### 任务说明
逐字照抄下面这段讲 Raft 快照与日志匹配的节选，一字不漏。

### 节选原文
════════════════════
这个函数就是给leader调用installSnapshot用的一个接口，仿照前面的那些即可

func (rf *Raft) sendInstallSnapshot(server int, args *InstallSnapshotArgs, reply *InstallSnapshotReply) bool {
	ok := rf.peers[server].Call("Raft.InstallSnapshot", args, reply)
	return ok
}

调整AppendEntries函数

当节点在和leader发送来的args中寻找log replication的匹配点logIndex的时候，logIndex开始会设置为lastLogIndex，然后进行比较是否为匹配点，若不是则logIndex--，这样进行遍历，若直到logIndex = 0的时候即该节点本地的内存中的第一个log也没有匹配上，那么这里就有两种情况：1、节点没有进行过快照，表明该节点的log没有经过修剪，那么该节点没有一个log是有效的，需要从头开始给该节点进行log replication，follower将index=0,Term=0这个匹配点发送给leader，让其从头开始给follower发送log；2、节点进行过快照，那么还需比较进行lastIncludedIndex和lastIncludedTerm，查看lastIncludedIndex、lastIncludedTerm是否能够和args.PrevLogIndex、args.PrevLogTerm匹配的上，若能够匹配的上则直接把匹配点后续的log直接复制到节点的rf.log即可；若不能够匹配的上的话，则follower直接将lastIncludedTerm和lastincludedIndex发送给leader，由于快照中的Log都是已经提交过的，必然leader也有，这个精准的匹配点将发送给leader。

func (rf *Raft) AppendEntries(args *AppendEntriesArgs, reply *AppendEntriesReply) {
	rf.mu.Lock()
	defer rf.mu.Unlock()
	reply.Term = rf.currentTerm
	if args.Term < rf.currentTerm {
		reply.Success = false
	} else {
		// fmt.Printf("raft%d receive ae from leader%d\n", rf.me, args.LeaderId)
════════════════════
### 展示数据
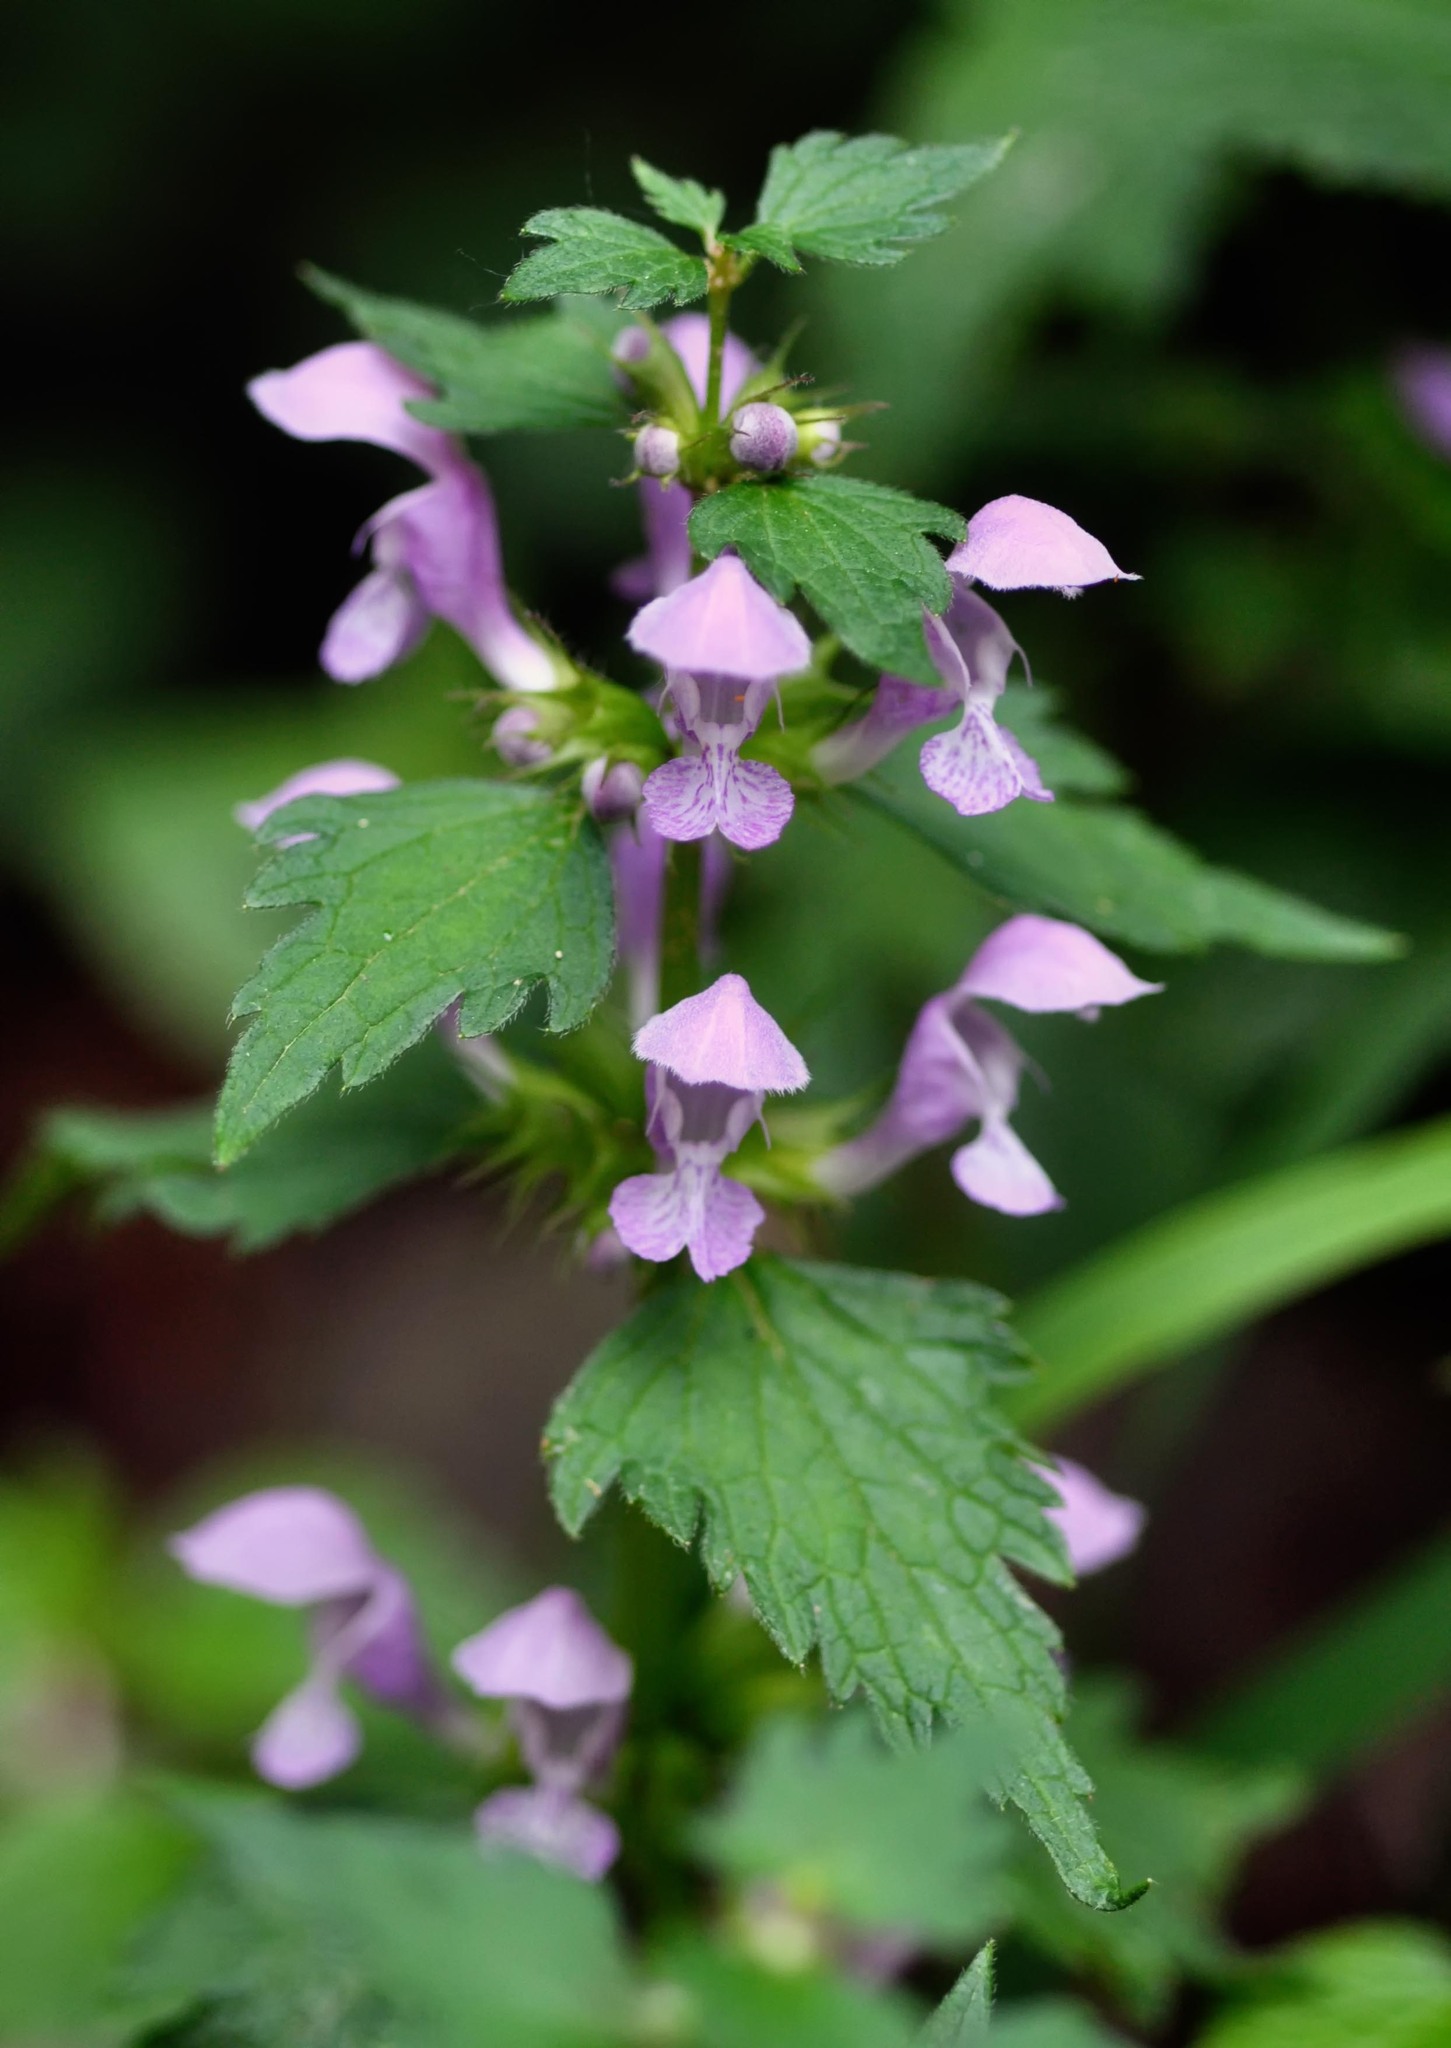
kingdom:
════════════════════
### 输出结果
这个函数就是给leader调用installSnapshot用的一个接口，仿照前面的那些即可

func (rf *Raft) sendInstallSnapshot(server int, args *InstallSnapshotArgs, reply *InstallSnapshotReply) bool {
	ok := rf.peers[server].Call("Raft.InstallSnapshot", args, reply)
	return ok
}

调整AppendEntries函数

当节点在和leader发送来的args中寻找log replication的匹配点logIndex的时候，logIndex开始会设置为lastLogIndex，然后进行比较是否为匹配点，若不是则logIndex--，这样进行遍历，若直到logIndex = 0的时候即该节点本地的内存中的第一个log也没有匹配上，那么这里就有两种情况：1、节点没有进行过快照，表明该节点的log没有经过修剪，那么该节点没有一个log是有效的，需要从头开始给该节点进行log replication，follower将index=0,Term=0这个匹配点发送给leader，让其从头开始给follower发送log；2、节点进行过快照，那么还需比较进行lastIncludedIndex和lastIncludedTerm，查看lastIncludedIndex、lastIncludedTerm是否能够和args.PrevLogIndex、args.PrevLogTerm匹配的上，若能够匹配的上则直接把匹配点后续的log直接复制到节点的rf.log即可；若不能够匹配的上的话，则follower直接将lastIncludedTerm和lastincludedIndex发送给leader，由于快照中的Log都是已经提交过的，必然leader也有，这个精准的匹配点将发送给leader。

func (rf *Raft) AppendEntries(args *AppendEntriesArgs, reply *AppendEntriesReply) {
	rf.mu.Lock()
	defer rf.mu.Unlock()
	reply.Term = rf.currentTerm
	if args.Term < rf.currentTerm {
		reply.Success = false
	} else {
		// fmt.Printf("raft%d receive ae from leader%d\n", rf.me, args.LeaderId)